There is a debate to be had around whether the GDC should restrict itself to matters that have been complained about, or has a legitimate statutory mandate to be more proactive – widening a single event case by embarking upon a shopping trip of auditing other cases. But once you open the ‘proactivity’ box on the premise that it is your statutory remit, you can’t then close it again at will, when it suits you.

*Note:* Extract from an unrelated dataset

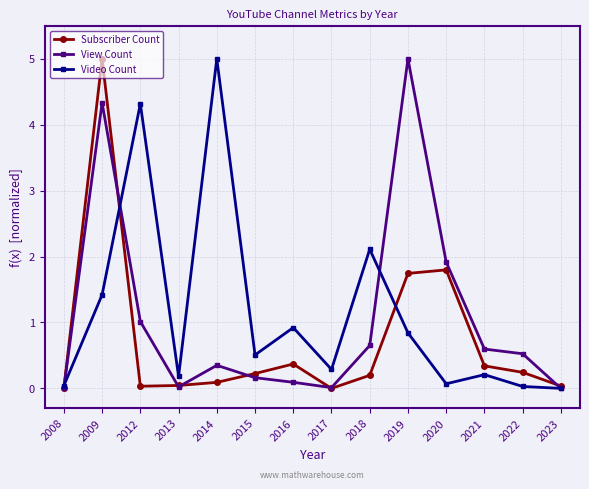

What is the difference between the maximum and second lowest values in the Subscriber Count series?

5.0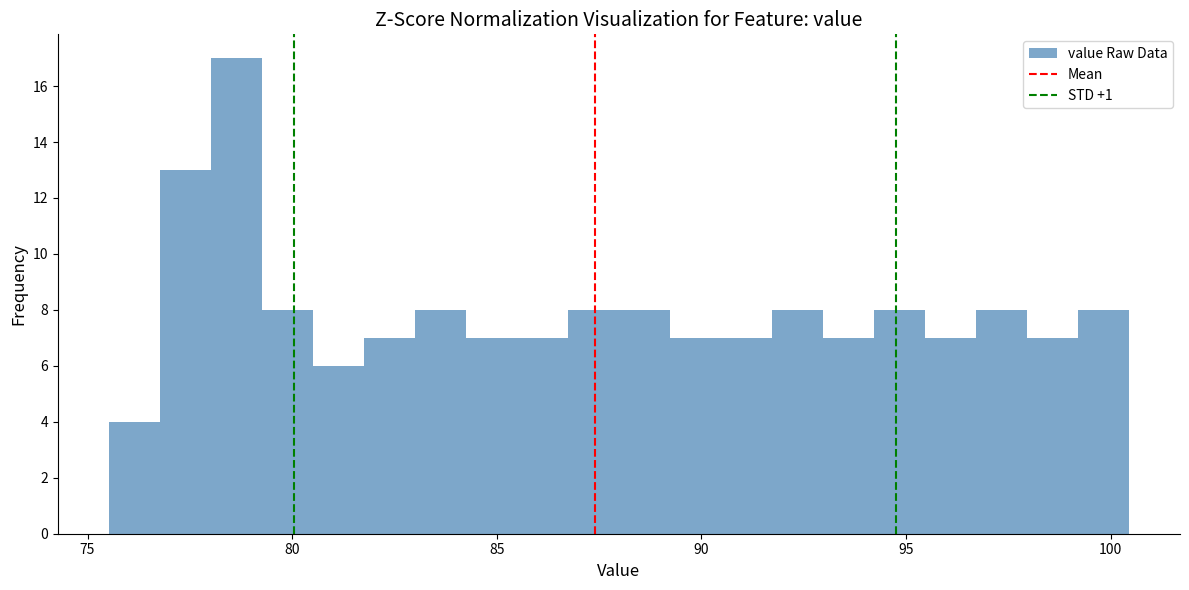

Read against the x-axis, roughly where is the centre of the tallest bar?

78.5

I do not subscribe to the view that the GDC is to blame for the recent debacle surrounding all the dental degrees conferred upon Cardiff graduates since 2010 (these degrees have been found to be invalid because nobody had sought formal approval from the Privy Council for the new degree-conferring authority to be recognised for registration purposes under the Dentists Act). The fact that all the affected young dentists need to be formally removed from the register (and then re-instated as proud recipients of a 2015 degree) is the fault of the university.
The GDC could be criticised for its failure to be sufficiently proactive in checking all the ducks were in a row west of the Severn Bridge, when the transition occurred in Cardiff five years ago. But that is in my view the full extent of its responsibility. What it has done since then, given the statutory constraints it faces, should actually be applauded.
The GDC has certainly been getting a lot wrong in recent years, and has surprised us all with its appetite for doing so, but this is an occasion where for the most part it is doing its job within the law – and to be fair, looking for practical solutions and a sensible, proportionate landing from a difficult legal and administrative dilemma that was largely not of its making. Let us hope that it is a portent of better times ahead and a return to sanity.